But grasslands and shrub communities also absorb huge amounts of carbon.
Restoration and conservation of rangelands and grasslands will be an important component of a broad-scale, comprehensive habitat and climate resilience strategy. We need to stop converting these habitats and focus on restoring grasslands to increase their resilience and productivity.
Conserve and Restore Wetlands
Inland and coastal wetlands, marshes, estuaries, swamps, deltas, and floodplains are among nature’s most productive ecosystems—providing vital habitat for migratory waterfowl and both fresh and saltwater species of gamefish—that also store carbon.
Wetlands across the country already provide critical habitat, reduce erosion, improve water quality, and filter flood waters to protect our communities. But they are also being lost—drained, developed, converted to crops, or damaged beyond repair.

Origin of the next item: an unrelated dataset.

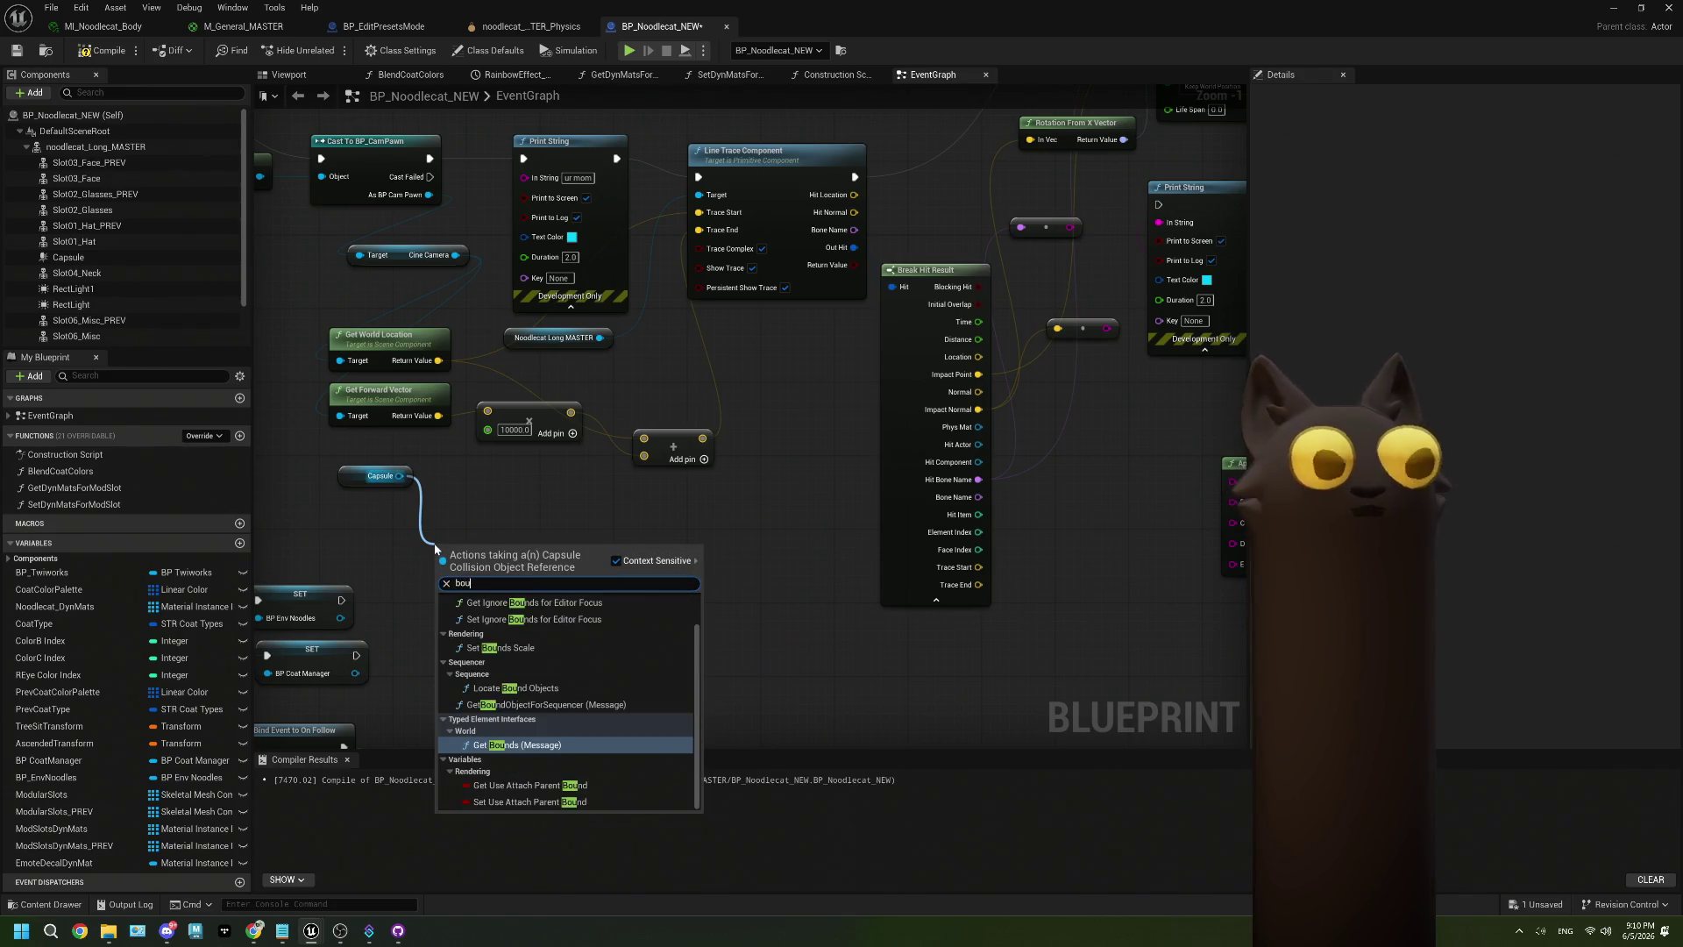
type("nds")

Globally, wetlands may presently sequester as much as 700 billion tons of carbon each year. Once drained or partially dried, these areas may become a net source of methane and carbon dioxide entering the atmosphere. They are also particularly vulnerable to climate change. Rising temperatures and increased drought can convert permanent wetlands to semi-permanent or seasonal ones.
We need to protect our remaining wetlands and reverse the loss while restoring those that have been altered to help meet the nation’s goals for flood control, clean water, habitat, and carbon reduction.

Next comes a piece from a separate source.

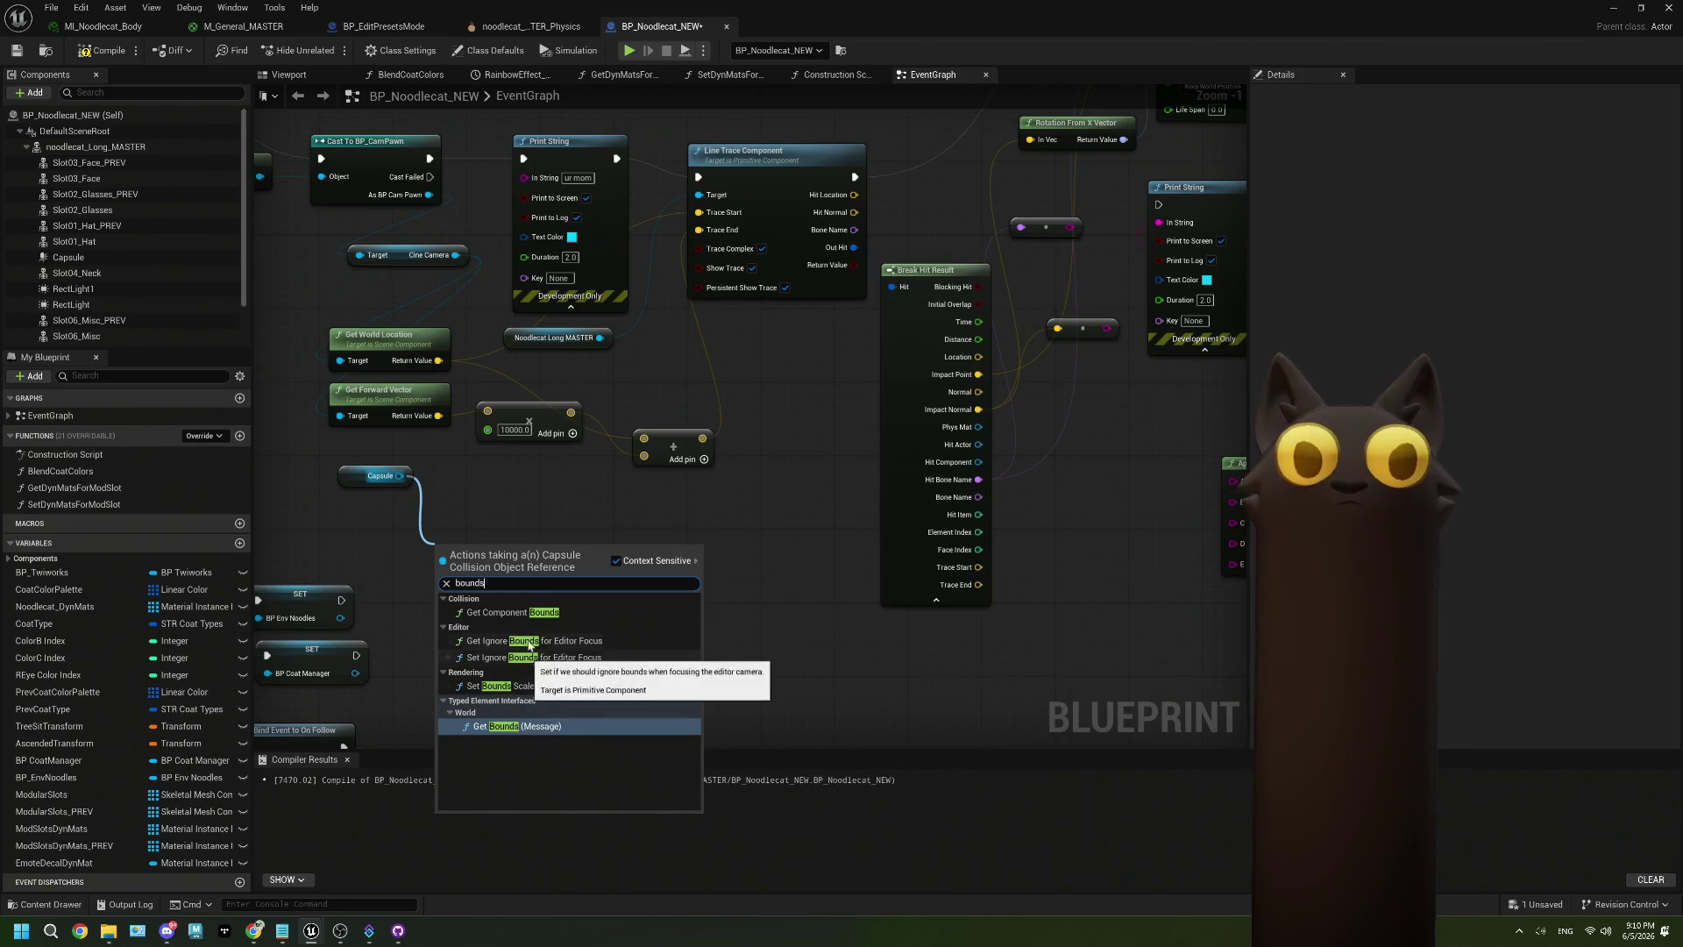
left_click(524, 613)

Boost Farm Bill Conservation Programs
Roughly 40 percent of the United States is in agricultural production. This sector represents about 9 percent of all carbon emissions, but farmers and ranchers also contribute significantly to carbon storage and sequestration when they manage and preserve grasslands, wetlands, and forests.
Our community is already preparing to work with Congress on a 2023 Farm Bill with strong conservation funding, and this would give landowners more of a chance to contribute to climate change solutions, as well. Increasing Conservation Reserve Program acreage to 50 million acres, for example, would enhance the habitat benefits for whitetail and mule deer, prairie chickens, pheasants, quail, wild turkeys, waterfowl, and countless other species—not to mention provide better hunting and fishing experiences for the sportsmen and women who rely on CRP lands for access.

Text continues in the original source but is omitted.